Cookies e a LGPD

Cookies e a LGPD

Temos ouvido muito falar em “cookies” ultimamente. Inclusive, quando quando vamos acessar algum site, logo aparece um box falando sobre “cookies” e pedindo nossa permissão para que eles sejam utilizados.

Mas o que são “cookies” e o que eles têm a ver com a LGPD?

A LGPD (Lei Geral de Proteção de Dados Pessoais – Lei nº 13.709/2017)  ao entrar em vigor em agosto de 2020, vai impedir que informações pessoais sejam coletadas ou utilizadas indiscriminadamente. As empresas terão que conseguir consentimento junto aos seus usuários ou então enquadrar o tratamento de informações em outra base legal.

A nova legislação também trouxe o conceito de “dado anônimo”, que é a informação que não permite a identificação do indivíduo, considerando a utilização de meios técnicos disponíveis e razoáveis na ocasião do tratamento desses dados.

Veja que com a LGPD há uma grande preocupação com a privacidade. Os navegadores habilitados para cookies fazem o rastreamento de todos os sites que o usuário visitou. Isso quer dizer que, com a permissão do usuário, terceiros, anunciantes, órgãos públicos, entre outros podem acessar os dados armazenados.

A LGPD tem o objetivo de proteger as pessoas quanto ao processamento e livre circulação de suas informações pessoais. A partir de agosto, a Lei de Proteção de Dados do Brasil entrou em vigor e exige que as empresas cumpram rigorosos requisitos ligados ao processamento de dados pessoais.

“Cookies” são pequenos arquivos de texto que armazenam, por um período, o que o usuário está fazendo. Eles armazenam seu histórico de navegação, logins e senhas, por exemplo. É por causa deles que você pode acessar sua conta no Facebook sem precisar sempre digitar seu e-mail, pois o navegador (por meio dos cookies) faz isso por você.

Atualmente, para um site utilizar cookies, ele deve respeitar preceitos da LGPD, sendo importante que a política de privacidade do site mostre de forma detalhada e específica como os cookies são utilizados. No caso, o consentimento é crucial. Portanto, independentemente da informação que um cookie carregar, ela deverá ter sido expressamente consentida pelo usuário.
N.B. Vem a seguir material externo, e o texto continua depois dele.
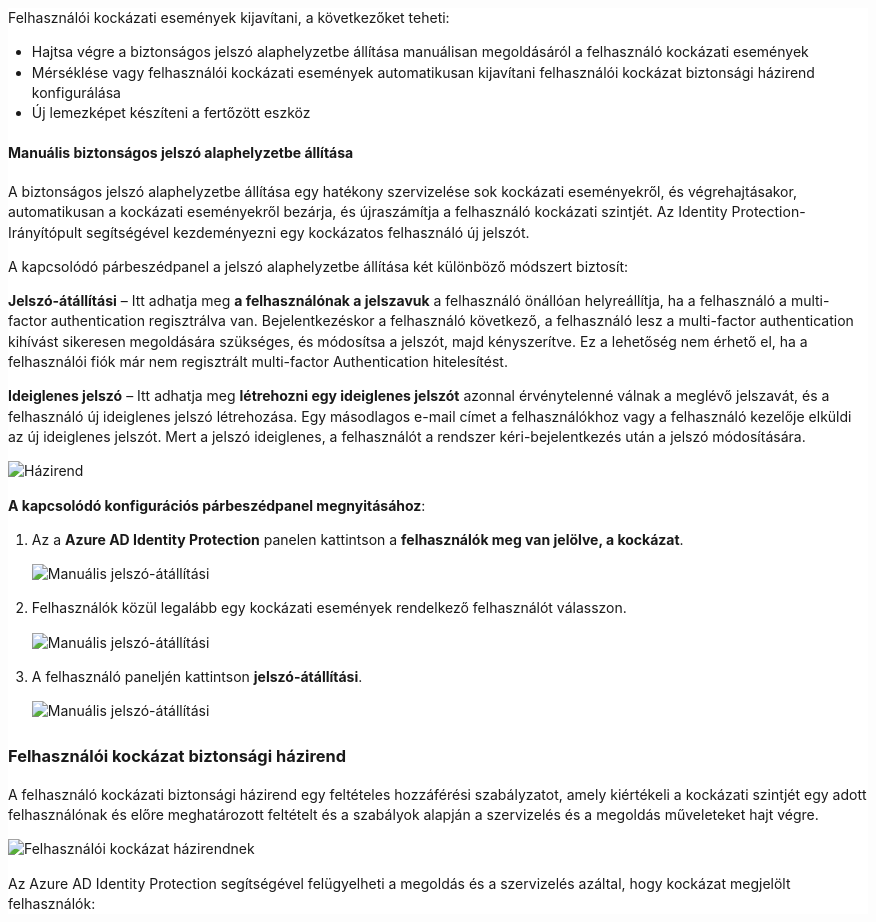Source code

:Felhasználói kockázati események kijavítani, a következőket teheti:

* Hajtsa végre a biztonságos jelszó alaphelyzetbe állítása manuálisan megoldásáról a felhasználó kockázati események
* Mérséklése vagy felhasználói kockázati események automatikusan kijavítani felhasználói kockázat biztonsági házirend konfigurálása
* Új lemezképet készíteni a fertőzött eszköz  

#### <a name="manual-secure-password-reset"></a>Manuális biztonságos jelszó alaphelyzetbe állítása
A biztonságos jelszó alaphelyzetbe állítása egy hatékony szervizelése sok kockázati eseményekről, és végrehajtásakor, automatikusan a kockázati eseményekről bezárja, és újraszámítja a felhasználó kockázati szintjét. Az Identity Protection-Irányítópult segítségével kezdeményezni egy kockázatos felhasználó új jelszót.

A kapcsolódó párbeszédpanel a jelszó alaphelyzetbe állítása két különböző módszert biztosít:

**Jelszó-átállítási** – Itt adhatja meg **a felhasználónak a jelszavuk** a felhasználó önállóan helyreállítja, ha a felhasználó a multi-factor authentication regisztrálva van. Bejelentkezéskor a felhasználó következő, a felhasználó lesz a multi-factor authentication kihívást sikeresen megoldására szükséges, és módosítsa a jelszót, majd kényszerítve. Ez a lehetőség nem érhető el, ha a felhasználói fiók már nem regisztrált multi-factor Authentication hitelesítést.

**Ideiglenes jelszó** – Itt adhatja meg **létrehozni egy ideiglenes jelszót** azonnal érvénytelenné válnak a meglévő jelszavát, és a felhasználó új ideiglenes jelszó létrehozása. Egy másodlagos e-mail címet a felhasználókhoz vagy a felhasználó kezelője elküldi az új ideiglenes jelszót. Mert a jelszó ideiglenes, a felhasználót a rendszer kéri-bejelentkezés után a jelszó módosítására.

![Házirend](./media/active-directory-identityprotection/1005.png "házirend")

**A kapcsolódó konfigurációs párbeszédpanel megnyitásához**:

1. Az a **Azure AD Identity Protection** panelen kattintson a **felhasználók meg van jelölve, a kockázat**.

    ![Manuális jelszó-átállítási](./media/active-directory-identityprotection/1006.png "manuális jelszó alaphelyzetbe állítása")
2. Felhasználók közül legalább egy kockázati események rendelkező felhasználót válasszon.

    ![Manuális jelszó-átállítási](./media/active-directory-identityprotection/1007.png "manuális jelszó alaphelyzetbe állítása")
3. A felhasználó paneljén kattintson **jelszó-átállítási**.

    ![Manuális jelszó-átállítási](./media/active-directory-identityprotection/1008.png "manuális jelszó alaphelyzetbe állítása")

### <a name="user-risk-security-policy"></a>Felhasználói kockázat biztonsági házirend
A felhasználó kockázati biztonsági házirend egy feltételes hozzáférési szabályzatot, amely kiértékeli a kockázati szintjét egy adott felhasználónak és előre meghatározott feltételt és a szabályok alapján a szervizelés és a megoldás műveleteket hajt végre.

![Felhasználói kockázat házirendnek](./media/active-directory-identityprotection/1009.png "felhasználói kockázat házirendnek")

Az Azure AD Identity Protection segítségével felügyelheti a megoldás és a szervizelés azáltal, hogy kockázat megjelölt felhasználók:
O usuário deve ser informado de forma clara e objetiva com qual finalidade os dados dele serão coletados. Além disso, ele deve afirmar que aceita que seus dados sejam tratados.
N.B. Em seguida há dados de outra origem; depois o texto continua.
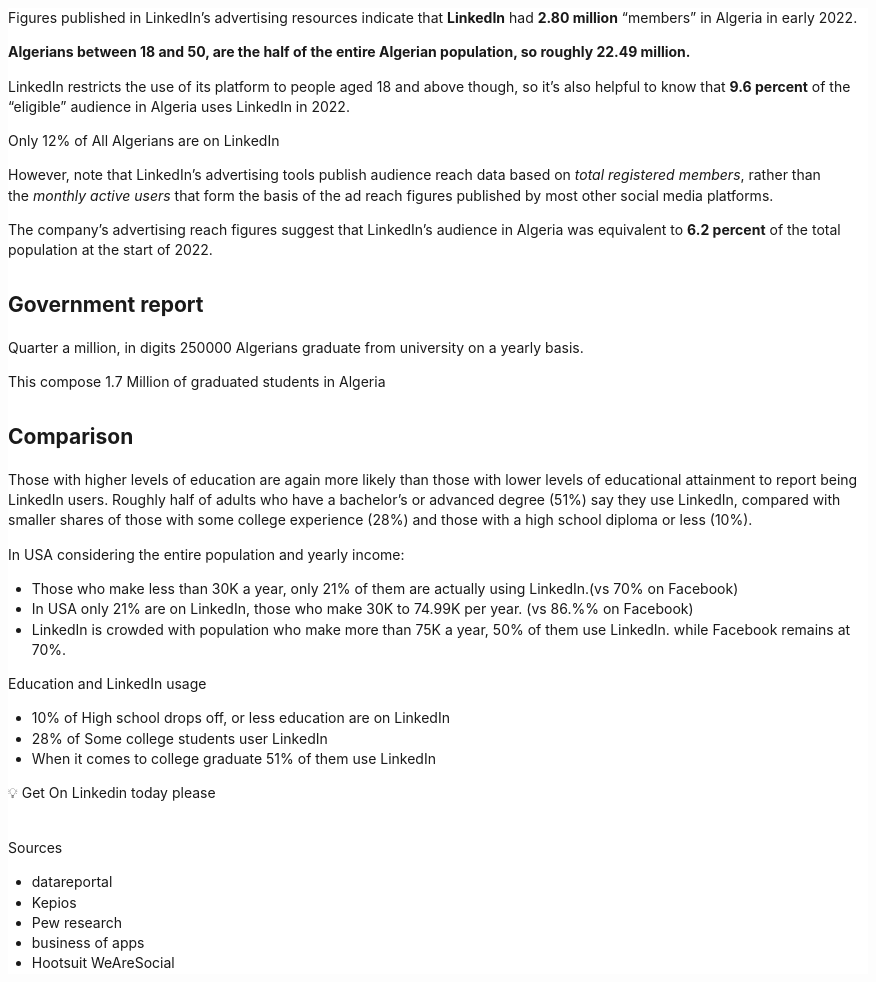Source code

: Figures published in LinkedIn’s advertising resources indicate that **LinkedIn** had **2.80 million** “members” in Algeria in early 2022.

**Algerians between 18 and 50, are the half of the entire Algerian population, so roughly 22.49 million.**

LinkedIn restricts the use of its platform to people aged 18 and above though, so it’s also helpful to know that **9.6 percent** of the “eligible” audience in Algeria uses LinkedIn in 2022.

Only 12% of All Algerians are on LinkedIn

However, note that LinkedIn’s advertising tools publish audience reach data based on *total registered members*, rather than the *monthly active users* that form the basis of the ad reach figures published by most other social media platforms.

The company’s advertising reach figures suggest that LinkedIn’s audience in Algeria was equivalent to **6.2 percent** of the total population at the start of 2022.

## Government report

Quarter a million, in digits 250000 Algerians graduate from university on a yearly basis.

This compose 1.7 Million of graduated students in Algeria

## Comparison

Those with higher levels of education are again more likely than those with lower levels of educational attainment to report being LinkedIn users. Roughly half of adults who have a bachelor’s or advanced degree (51%) say they use LinkedIn, compared with smaller shares of those with some college experience (28%) and those with a high school diploma or less (10%).

In USA considering the entire population and yearly income:

- Those who make less than 30K a year, only 21% of them are actually using LinkedIn.(vs 70% on Facebook)
- In USA only 21% are on LinkedIn, those who make 30K to 74.99K per year. (vs 86.%% on Facebook)
- LinkedIn is crowded with population who make more than 75K a year, 50% of them use LinkedIn. while Facebook remains at 70%.

Education and LinkedIn usage

- 10% of High school drops off, or less education are on LinkedIn
- 28% of Some college students user LinkedIn
- When it comes to college graduate 51% of them use LinkedIn

<aside>
💡 Get On Linkedin today please

</aside>
<br>


Sources

- datareportal
- Kepios
- Pew research
- business of apps
- Hootsuit WeAreSocial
Torna-se importante que especialmente o e-commerce preveja a situação em sua política de privacidade, informando ao consumidor, de forma clara, a finalidade e a necessidade da guarda dos dados pessoais, além do próprio ciclo de vida dessa informação.

A política de privacidade deve prever e colocar em prática a possibilidade de o usuário ser informado acerca da existência de cookies e ter a oportunidade de recusá-los antes do acesso ao site do e-commerce.
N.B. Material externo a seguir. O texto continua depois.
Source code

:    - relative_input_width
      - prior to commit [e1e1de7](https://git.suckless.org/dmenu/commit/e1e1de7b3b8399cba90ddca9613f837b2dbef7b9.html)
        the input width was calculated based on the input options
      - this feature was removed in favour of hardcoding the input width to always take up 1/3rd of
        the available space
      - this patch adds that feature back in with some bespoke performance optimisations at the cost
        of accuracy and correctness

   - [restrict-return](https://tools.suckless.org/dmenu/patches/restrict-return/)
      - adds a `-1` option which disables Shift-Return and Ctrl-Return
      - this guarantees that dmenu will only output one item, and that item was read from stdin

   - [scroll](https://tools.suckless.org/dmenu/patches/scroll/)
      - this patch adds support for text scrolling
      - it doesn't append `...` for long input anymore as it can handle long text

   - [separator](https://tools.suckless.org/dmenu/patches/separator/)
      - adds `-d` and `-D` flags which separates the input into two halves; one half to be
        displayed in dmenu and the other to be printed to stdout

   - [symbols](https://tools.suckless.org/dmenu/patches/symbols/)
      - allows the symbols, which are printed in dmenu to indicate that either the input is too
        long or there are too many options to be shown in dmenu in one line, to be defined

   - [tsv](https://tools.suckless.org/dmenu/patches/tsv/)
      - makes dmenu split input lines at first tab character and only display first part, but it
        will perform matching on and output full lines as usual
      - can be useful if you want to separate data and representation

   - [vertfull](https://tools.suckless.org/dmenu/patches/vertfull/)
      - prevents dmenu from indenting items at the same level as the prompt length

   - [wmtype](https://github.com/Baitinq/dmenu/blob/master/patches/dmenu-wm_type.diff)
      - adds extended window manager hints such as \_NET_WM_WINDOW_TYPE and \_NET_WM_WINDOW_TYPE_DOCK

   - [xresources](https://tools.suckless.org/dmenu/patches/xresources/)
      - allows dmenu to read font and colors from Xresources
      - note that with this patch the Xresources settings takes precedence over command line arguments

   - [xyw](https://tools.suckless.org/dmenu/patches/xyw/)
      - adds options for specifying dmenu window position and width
Assim, a LGPD força o e-commerce a adotar uma política de “gestão de cookies” e a exigir o consentimento inequívoco do consumidor quanto à sua utilização.

Mas veja que a LGPD obriga que as empresas sejam claras em seus textos e específicas na hora de definir a finalidade do uso dos dados.

CAPÍTULO II

DO TRATAMENTO DE DADOS PESSOAIS

Seção I

Dos Requisitos para o Tratamento de Dados Pessoais

(…)

Art. 8º O consentimento previsto no inciso I do art. 7º desta Lei deverá ser fornecido por escrito ou por outro meio que demonstre a manifestação de vontade do titular.

(…)

§ 4º O consentimento deverá referir-se a finalidades determinadas, e as autorizações genéricas para o tratamento de dados pessoais serão nulas.

Mas, e o cumprimento da LGPD, a quem cabe fiscalizar?

A ANPD (Autoridade Nacional de Proteção de Dados) é um órgão federal criado em 2019 com o objetivo de regulamentar e fiscalizar a nova lei, aplicando multas, quando for o caso. A entidade também será responsável por orientar as empresas sobre a aplicação da LGPD. A ideia é que a autoridade funcione como um elo entre o governo e a sociedade, permitindo também que as pessoas enviem dúvidas, sugestões, denúncias ligadas à LGPD para apuração. Mas nada impede que órgãos como Ministério Público e Procon também atuem em questões jurídicas ou aplicação de multas.

Na verdade, a LGPD é um complemento ao Marco Civil da Internet (Lei nº 12.965/2014), que foi essencial para fornecer uma regulamentação básica às atividades online no Brasil, reconhecendo a categoria de crimes cibernéticos e resguardando as relações na web. A LGPD, por outro lado, atende a necessidades específicas do mundo contemporâneo, assegurando a proteção de dados não apenas online, como também offline. Ao se debruçar sobre as informações que circulam nos cenários público e privado, a LGPD indica as figuras envolvidas, suas responsabilidades e penalidades.